■ Supplied information ■
..........
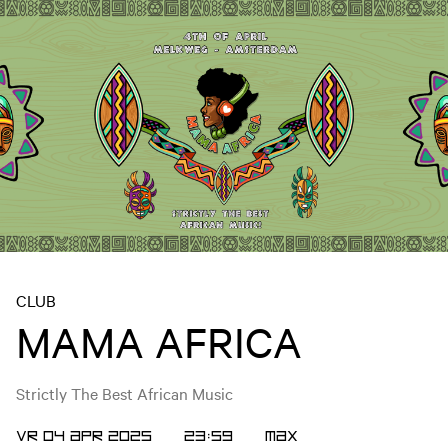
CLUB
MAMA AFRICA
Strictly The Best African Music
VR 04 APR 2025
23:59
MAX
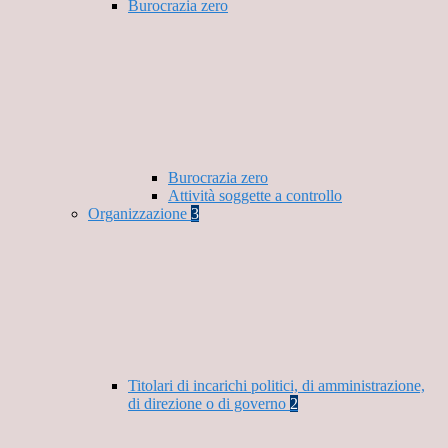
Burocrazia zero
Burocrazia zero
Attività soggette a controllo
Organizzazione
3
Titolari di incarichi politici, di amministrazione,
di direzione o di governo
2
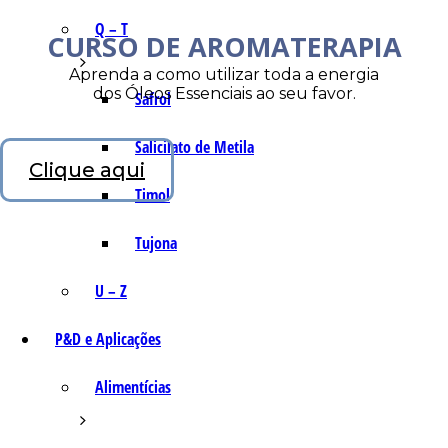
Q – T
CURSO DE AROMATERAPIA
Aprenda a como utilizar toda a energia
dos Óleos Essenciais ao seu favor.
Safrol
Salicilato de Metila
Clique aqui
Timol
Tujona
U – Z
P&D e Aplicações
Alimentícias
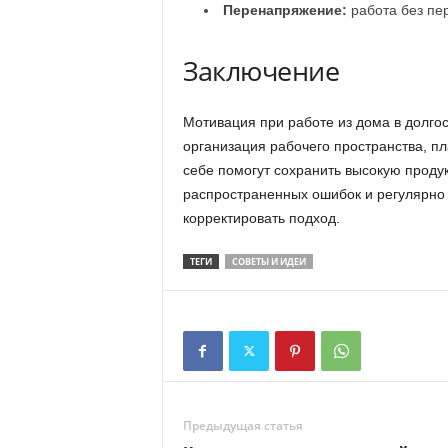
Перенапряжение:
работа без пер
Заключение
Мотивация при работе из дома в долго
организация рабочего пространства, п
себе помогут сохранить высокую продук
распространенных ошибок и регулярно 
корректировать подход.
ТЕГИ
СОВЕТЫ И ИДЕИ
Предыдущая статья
..........
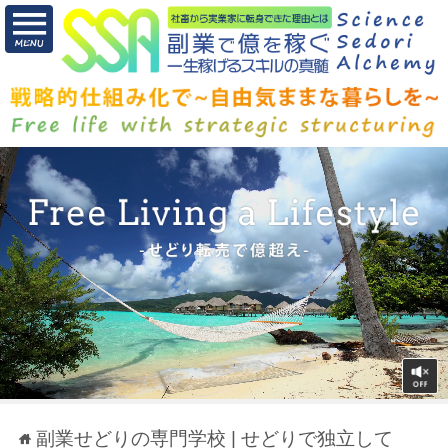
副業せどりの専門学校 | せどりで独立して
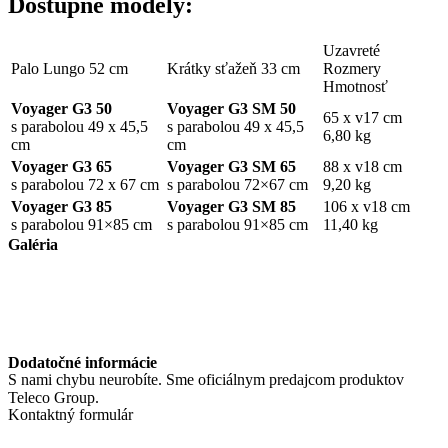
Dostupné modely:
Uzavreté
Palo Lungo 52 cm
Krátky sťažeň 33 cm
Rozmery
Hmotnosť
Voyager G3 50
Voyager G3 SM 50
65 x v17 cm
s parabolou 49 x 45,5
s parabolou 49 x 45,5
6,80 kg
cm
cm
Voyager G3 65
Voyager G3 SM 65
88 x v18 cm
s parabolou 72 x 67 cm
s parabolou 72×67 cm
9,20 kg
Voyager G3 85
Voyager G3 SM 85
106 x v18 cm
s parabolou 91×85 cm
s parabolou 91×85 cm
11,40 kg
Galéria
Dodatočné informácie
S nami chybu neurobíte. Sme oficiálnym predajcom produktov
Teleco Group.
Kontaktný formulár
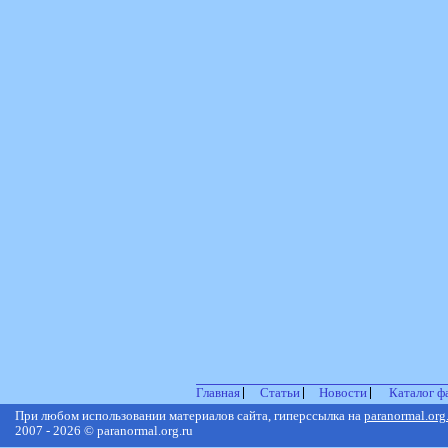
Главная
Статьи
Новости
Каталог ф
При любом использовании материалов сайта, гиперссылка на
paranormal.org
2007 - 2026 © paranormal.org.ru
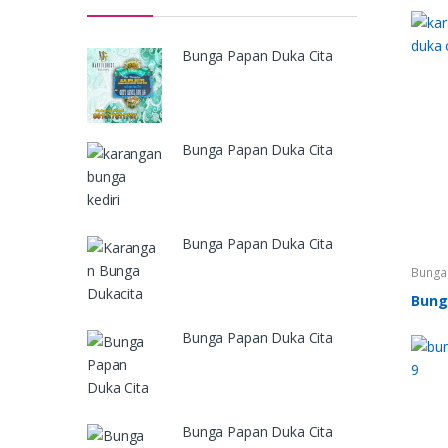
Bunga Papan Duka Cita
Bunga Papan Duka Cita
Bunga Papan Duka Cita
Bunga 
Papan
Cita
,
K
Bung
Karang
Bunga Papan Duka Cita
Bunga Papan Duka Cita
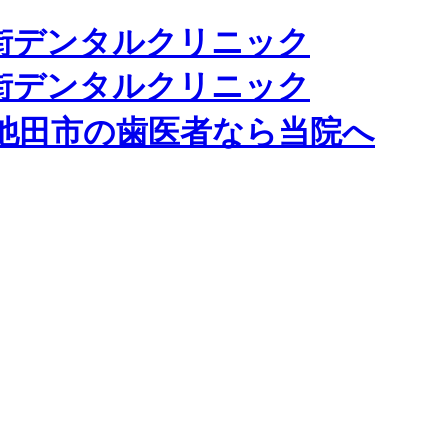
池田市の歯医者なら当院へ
..........
■ Task ■
Print exactly the lines above that run from the one with "Voyager G3 SM 85" down to the one with "池田市の歯医者なら当院へ", and omit the pictures.

■ Written answer ■
Voyager G3 SM 85
106 x v18 cm
s parabolou 91×85 cm
s parabolou 91×85 cm
11,40 kg
Galéria
Dodatočné informácie
S nami chybu neurobíte. Sme oficiálnym predajcom produktov
Teleco Group.
Kontaktný formulár
Главная
Статьи
Новости
Каталог ф
При любом использовании материалов сайта, гиперссылка на
paranormal.org
2007 - 2026 © paranormal.org.ru
Bunga Papan Duka Cita
Bunga Papan Duka Cita
Bunga Papan Duka Cita
Bunga 
Papan
Cita
,
K
Bung
Karang
Bunga Papan Duka Cita
Bunga Papan Duka Cita
池田市の歯医者なら当院へ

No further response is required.